Sunday, December 13, 2020

#45: Leaving Your City

in the last minutes of the near-done day, 
we tie knots in the strings of borrowed time.
if you'd asked me to fall over the edge
of your words i probably would have.
it's probably why you wouldn't ask.

you wait for our photograph to blur
a little, for a lazier focus, for 
a little less exposure. 

i wait for my crime to be caught, my
stolen minutes to be found, unfurled,
let loose into merciful forgetting.

we wait for the warm flush
of love to leave, to heave
another sigh, then bid goodbye.

Monday, December 7, 2020

#44: Sestina to the State

Ten days have passed, and yet the wave
You tried to stem continues to grow.
Undefeated by water, wounds or words,
They trudge on, lifting soil-hardened hands
Together: does Lok Kalyan Marg hear them roar,
Or is it enshrined still in the silence you seek?

Do you fear, sir, the price of what your people seek?
The questions they ask cannot now be waved
Away, or drowned by your propaganda machines' roar.
Direst apologies, sir, for the dissent that grows,
For the milling masses that refuse to kiss your hand-
But "give us our rights" aren't dirty words.

Do you dread the weight of the words
That unwavering voices continue to seek?
You thrust batons and gas shells into hands
That cannot clutch at the crest of this wave.
Is your kisaan only worth what he grows?
In the face of travesty, sir, even the meekest roar.

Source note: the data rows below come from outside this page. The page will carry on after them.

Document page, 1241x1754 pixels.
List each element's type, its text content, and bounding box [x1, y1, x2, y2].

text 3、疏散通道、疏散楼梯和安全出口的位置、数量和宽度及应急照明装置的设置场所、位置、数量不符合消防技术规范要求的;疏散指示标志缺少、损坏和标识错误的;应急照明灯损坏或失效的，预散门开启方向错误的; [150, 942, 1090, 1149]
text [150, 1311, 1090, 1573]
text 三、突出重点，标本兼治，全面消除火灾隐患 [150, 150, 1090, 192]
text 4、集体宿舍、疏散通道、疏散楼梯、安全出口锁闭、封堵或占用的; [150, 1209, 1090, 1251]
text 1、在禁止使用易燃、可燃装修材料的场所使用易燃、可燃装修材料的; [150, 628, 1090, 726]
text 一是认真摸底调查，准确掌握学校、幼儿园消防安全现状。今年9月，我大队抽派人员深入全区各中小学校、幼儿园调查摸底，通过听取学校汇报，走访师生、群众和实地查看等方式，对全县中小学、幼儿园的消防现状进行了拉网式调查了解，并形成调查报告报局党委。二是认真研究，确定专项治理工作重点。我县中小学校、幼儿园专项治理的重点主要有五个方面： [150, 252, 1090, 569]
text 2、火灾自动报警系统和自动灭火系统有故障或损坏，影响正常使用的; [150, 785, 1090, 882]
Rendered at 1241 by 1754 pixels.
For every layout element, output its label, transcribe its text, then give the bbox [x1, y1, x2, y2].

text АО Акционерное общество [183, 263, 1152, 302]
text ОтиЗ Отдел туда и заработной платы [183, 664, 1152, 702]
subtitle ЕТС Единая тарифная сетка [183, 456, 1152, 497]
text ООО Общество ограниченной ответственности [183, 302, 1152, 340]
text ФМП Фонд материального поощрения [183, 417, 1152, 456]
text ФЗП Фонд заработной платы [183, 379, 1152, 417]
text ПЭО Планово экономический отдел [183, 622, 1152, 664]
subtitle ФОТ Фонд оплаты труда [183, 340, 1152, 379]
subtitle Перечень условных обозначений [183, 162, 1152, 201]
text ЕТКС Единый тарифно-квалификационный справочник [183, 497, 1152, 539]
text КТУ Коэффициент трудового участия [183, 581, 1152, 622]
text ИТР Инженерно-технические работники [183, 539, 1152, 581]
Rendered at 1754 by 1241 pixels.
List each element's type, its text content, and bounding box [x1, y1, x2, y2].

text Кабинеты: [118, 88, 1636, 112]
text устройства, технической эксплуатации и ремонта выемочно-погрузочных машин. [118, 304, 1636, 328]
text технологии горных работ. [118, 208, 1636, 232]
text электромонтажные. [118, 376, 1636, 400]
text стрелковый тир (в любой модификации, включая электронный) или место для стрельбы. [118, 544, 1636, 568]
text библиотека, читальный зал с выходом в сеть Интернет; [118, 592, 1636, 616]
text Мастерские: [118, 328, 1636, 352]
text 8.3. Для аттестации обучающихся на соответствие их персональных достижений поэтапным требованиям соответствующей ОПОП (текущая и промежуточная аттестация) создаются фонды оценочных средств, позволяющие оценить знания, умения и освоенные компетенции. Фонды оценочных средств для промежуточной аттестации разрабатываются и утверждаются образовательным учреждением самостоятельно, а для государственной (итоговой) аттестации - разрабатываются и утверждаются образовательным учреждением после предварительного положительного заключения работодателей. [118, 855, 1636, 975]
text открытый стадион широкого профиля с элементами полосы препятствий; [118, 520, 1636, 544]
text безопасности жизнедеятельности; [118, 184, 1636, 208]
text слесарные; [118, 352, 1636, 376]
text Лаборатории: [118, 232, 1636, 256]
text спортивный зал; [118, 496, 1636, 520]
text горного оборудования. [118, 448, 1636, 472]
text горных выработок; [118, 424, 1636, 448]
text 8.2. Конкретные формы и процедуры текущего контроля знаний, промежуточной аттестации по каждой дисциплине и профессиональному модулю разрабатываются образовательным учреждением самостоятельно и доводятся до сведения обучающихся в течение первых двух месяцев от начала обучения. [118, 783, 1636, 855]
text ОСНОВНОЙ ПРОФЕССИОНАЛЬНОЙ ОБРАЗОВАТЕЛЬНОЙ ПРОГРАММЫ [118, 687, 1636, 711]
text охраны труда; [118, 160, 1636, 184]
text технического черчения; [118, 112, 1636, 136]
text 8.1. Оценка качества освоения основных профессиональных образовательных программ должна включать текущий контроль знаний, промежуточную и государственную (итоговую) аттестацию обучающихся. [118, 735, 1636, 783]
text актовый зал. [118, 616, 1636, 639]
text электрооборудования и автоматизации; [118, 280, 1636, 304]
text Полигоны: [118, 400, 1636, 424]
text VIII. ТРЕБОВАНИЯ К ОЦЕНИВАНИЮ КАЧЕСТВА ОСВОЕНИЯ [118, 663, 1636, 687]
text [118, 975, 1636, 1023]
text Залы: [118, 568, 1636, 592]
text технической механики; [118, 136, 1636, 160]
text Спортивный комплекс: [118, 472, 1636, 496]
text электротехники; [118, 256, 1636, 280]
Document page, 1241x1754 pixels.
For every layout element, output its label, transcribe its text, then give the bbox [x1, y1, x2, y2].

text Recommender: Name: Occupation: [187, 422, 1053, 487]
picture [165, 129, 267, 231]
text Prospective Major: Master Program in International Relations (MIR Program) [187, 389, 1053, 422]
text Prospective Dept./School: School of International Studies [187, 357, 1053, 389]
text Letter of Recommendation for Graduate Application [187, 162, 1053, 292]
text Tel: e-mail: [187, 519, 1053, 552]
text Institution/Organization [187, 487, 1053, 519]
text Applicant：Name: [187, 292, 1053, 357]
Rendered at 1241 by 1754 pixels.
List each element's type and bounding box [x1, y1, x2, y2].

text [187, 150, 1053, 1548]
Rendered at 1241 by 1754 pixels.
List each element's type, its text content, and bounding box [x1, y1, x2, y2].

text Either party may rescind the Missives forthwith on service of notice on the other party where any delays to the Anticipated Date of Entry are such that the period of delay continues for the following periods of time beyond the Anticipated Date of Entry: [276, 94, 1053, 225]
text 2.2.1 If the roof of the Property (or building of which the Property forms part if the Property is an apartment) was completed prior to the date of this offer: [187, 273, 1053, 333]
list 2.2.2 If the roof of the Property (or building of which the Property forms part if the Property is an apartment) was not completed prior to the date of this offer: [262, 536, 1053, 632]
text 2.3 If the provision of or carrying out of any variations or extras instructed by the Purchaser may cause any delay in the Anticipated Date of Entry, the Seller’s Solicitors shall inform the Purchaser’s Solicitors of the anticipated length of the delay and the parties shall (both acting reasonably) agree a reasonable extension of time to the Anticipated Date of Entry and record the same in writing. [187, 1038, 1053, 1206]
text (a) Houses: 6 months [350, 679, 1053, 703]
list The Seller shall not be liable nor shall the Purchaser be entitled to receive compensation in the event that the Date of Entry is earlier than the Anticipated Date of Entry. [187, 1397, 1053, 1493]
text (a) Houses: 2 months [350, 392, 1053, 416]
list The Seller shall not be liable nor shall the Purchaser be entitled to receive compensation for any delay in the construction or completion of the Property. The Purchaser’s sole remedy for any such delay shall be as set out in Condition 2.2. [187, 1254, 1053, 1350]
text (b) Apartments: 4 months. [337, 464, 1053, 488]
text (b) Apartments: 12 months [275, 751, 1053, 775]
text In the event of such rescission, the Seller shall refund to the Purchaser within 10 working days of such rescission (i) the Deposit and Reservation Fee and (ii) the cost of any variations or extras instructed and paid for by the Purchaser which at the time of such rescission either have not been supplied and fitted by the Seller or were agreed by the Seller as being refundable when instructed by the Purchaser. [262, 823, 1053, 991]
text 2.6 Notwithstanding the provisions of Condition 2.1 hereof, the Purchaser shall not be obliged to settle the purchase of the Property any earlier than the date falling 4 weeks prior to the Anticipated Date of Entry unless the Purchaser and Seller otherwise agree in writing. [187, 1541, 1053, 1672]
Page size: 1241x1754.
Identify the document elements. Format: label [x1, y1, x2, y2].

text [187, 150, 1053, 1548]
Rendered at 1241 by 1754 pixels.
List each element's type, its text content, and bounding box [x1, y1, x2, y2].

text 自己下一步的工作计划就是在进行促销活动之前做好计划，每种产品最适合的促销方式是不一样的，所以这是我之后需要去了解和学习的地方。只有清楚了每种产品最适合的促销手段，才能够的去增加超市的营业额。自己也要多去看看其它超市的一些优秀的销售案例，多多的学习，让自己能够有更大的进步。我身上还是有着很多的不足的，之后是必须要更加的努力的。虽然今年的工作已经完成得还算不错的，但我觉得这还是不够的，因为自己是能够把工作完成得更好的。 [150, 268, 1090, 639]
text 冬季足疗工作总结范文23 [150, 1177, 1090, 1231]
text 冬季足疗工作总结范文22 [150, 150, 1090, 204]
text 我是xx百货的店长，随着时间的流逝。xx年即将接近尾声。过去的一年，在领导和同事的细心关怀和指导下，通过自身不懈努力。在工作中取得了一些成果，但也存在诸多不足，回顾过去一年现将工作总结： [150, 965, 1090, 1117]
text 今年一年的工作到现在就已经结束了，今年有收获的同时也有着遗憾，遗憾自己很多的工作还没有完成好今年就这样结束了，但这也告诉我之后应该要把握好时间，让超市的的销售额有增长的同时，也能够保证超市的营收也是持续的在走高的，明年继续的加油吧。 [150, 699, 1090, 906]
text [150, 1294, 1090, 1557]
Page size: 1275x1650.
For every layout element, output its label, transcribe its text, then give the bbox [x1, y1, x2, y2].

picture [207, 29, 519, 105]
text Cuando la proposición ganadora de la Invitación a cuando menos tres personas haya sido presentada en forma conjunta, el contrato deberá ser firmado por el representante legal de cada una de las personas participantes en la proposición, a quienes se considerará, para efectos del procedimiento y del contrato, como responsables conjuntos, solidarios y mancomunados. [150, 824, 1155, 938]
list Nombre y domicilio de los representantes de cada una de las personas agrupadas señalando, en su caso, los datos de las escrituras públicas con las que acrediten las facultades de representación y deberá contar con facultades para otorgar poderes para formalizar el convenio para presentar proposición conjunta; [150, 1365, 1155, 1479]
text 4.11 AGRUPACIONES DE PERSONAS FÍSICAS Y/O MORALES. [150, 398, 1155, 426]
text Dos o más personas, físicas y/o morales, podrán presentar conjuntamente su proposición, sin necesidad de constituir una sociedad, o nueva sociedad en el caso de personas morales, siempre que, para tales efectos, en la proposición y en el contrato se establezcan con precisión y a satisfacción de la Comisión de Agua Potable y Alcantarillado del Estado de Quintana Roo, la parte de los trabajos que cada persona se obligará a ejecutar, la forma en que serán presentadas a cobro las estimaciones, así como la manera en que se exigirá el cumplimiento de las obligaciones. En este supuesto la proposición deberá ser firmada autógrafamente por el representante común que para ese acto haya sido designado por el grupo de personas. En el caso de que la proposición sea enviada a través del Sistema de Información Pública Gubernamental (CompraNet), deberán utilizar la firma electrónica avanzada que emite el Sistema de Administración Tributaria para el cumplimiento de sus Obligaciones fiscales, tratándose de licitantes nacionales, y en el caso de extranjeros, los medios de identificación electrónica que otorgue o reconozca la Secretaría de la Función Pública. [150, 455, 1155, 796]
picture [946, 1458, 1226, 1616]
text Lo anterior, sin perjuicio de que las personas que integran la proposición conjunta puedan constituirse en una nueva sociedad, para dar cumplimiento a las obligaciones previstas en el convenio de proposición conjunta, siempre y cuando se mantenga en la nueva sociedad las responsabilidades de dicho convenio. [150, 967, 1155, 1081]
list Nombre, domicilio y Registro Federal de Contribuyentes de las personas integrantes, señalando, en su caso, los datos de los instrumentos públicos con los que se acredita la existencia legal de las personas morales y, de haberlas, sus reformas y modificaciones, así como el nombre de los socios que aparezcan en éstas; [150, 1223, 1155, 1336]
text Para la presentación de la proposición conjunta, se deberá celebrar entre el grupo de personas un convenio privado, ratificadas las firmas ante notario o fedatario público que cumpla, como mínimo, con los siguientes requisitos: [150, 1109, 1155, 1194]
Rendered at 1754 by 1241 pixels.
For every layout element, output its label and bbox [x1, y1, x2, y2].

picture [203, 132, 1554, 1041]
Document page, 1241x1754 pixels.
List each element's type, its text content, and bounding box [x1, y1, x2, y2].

Uninformed rebels, your primetime mouthpieces roar,
Separatists, your legion spreads the sneaky word.
When, sir, will your famously broad chest grow
A conscience, or compunction? As you squabble and seek
Malformed agenda to turn this tidal wave,
Your subverts offer love and langar with folded hands.

You witness spectacles and clap your hands,
Even as whispers twist into a resounding roar;
Smile, sir, nod and give the screen a wave,
And insist you can never hear a dissident word.
The broadcast, of course, will never seek
To let this foolish antinationalism grow.

Sooner or later, sir, you'll find, people outgrow
The tridents of hate you place in their hands,
And instead they begin to dare and seek
Explanations, with impunity and furore.
I hope, sir, your speeches have enough words
To keep you from capsizing in the next wave.

As we grow together and stage an uproar
We join hands and words, we come together
Seeking succour, we wave at you. Inquilaab.